Segment Start: AVAILABLE DATA
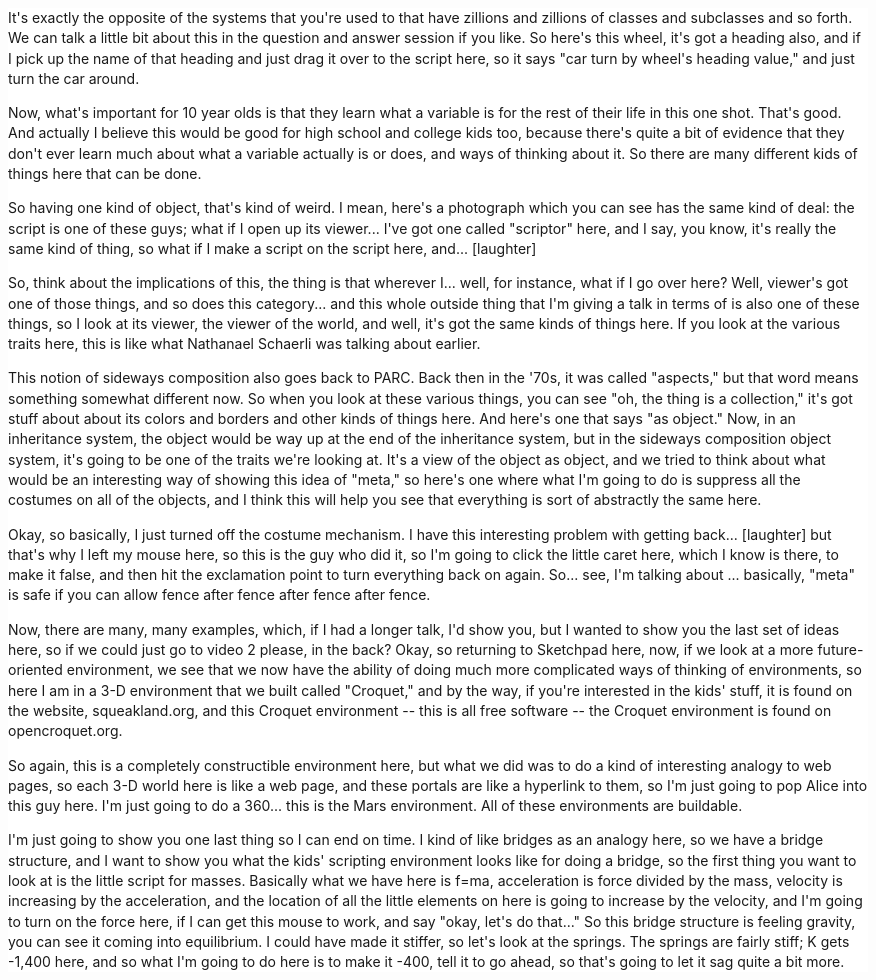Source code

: It's exactly the opposite of the systems that you're used to that have zillions and zillions of classes and subclasses and so forth. We can talk a little bit about this in the question and answer session if you like. So here's this wheel, it's got a heading also, and if I pick up the name of that heading and just drag it over to the script here, so it says "car turn by wheel's heading value," and just turn the car around.

Now, what's important for 10 year olds is that they learn what a variable is for the rest of their life in this one shot. That's good. And actually I believe this would be good for high school and college kids too, because there's quite a bit of evidence that they don't ever learn much about what a variable actually is or does, and ways of thinking about it. So there are many different kids of things here that can be done.

So having one kind of object, that's kind of weird. I mean, here's a photograph which you can see has the same kind of deal: the script is one of these guys; what if I open up its viewer... I've got one called "scriptor" here, and I say, you know, it's really the same kind of thing, so what if I make a script on the script here, and... [laughter]

So, think about the implications of this, the thing is that wherever I... well, for instance, what if I go over here? Well, viewer's got one of those things, and so does this category... and this whole outside thing that I'm giving a talk in terms of is also one of these things, so I look at its viewer, the viewer of the world, and well, it's got the same kinds of things here. If you look at the various traits here, this is like what Nathanael Schaerli was talking about earlier.

This notion of sideways composition also goes back to PARC. Back then in the '70s, it was called "aspects," but that word means something somewhat different now. So when you look at these various things, you can see "oh, the thing is a collection," it's got stuff about about its colors and borders and other kinds of things here. And here's one that says "as object." Now, in an inheritance system, the object would be way up at the end of the inheritance system, but in the sideways composition object system, it's going to be one of the traits we're looking at. It's a view of the object as object, and we tried to think about what would be an interesting way of showing this idea of "meta," so here's one where what I'm going to do is suppress all the costumes on all of the objects, and I think this will help you see that everything is sort of abstractly the same here.

Okay, so basically, I just turned off the costume mechanism. I have this interesting problem with getting back... [laughter] but that's why I left my mouse here, so this is the guy who did it, so I'm going to click the little caret here, which I know is there, to make it false, and then hit the exclamation point to turn everything back on again. So... see, I'm talking about ... basically, "meta" is safe if you can allow fence after fence after fence after fence.

Now, there are many, many examples, which, if I had a longer talk, I'd show you, but I wanted to show you the last set of ideas here, so if we could just go to video 2 please, in the back? Okay, so returning to Sketchpad here, now, if we look at a more future-oriented environment, we see that we now have the ability of doing much more complicated ways of thinking of environments, so here I am in a 3-D environment that we built called "Croquet," and by the way, if you're interested in the kids' stuff, it is found on the website, squeakland.org, and this Croquet environment -- this is all free software -- the Croquet environment is found on opencroquet.org.

So again, this is a completely constructible environment here, but what we did was to do a kind of interesting analogy to web pages, so each 3-D world here is like a web page, and these portals are like a hyperlink to them, so I'm just going to pop Alice into this guy here. I'm just going to do a 360... this is the Mars environment. All of these environments are buildable.

I'm just going to show you one last thing so I can end on time. I kind of like bridges as an analogy here, so we have a bridge structure, and I want to show you what the kids' scripting environment looks like for doing a bridge, so the first thing you want to look at is the little script for masses. Basically what we have here is f=ma, acceleration is force divided by the mass, velocity is increasing by the acceleration, and the location of all the little elements on here is going to increase by the velocity, and I'm going to turn on the force here, if I can get this mouse to work, and say "okay, let's do that..." So this bridge structure is feeling gravity, you can see it coming into equilibrium. I could have made it stiffer, so let's look at the springs. The springs are fairly stiff; K gets -1,400 here, and so what I'm going to do here is to make it -400, tell it to go ahead, so that's going to let it sag quite a bit more.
Segment End: AVAILABLE DATA
** REQUEST **
Looking at the entries above, say how many lines contain the word "object". Nothing but the number is needed.

** RESPONSE **
2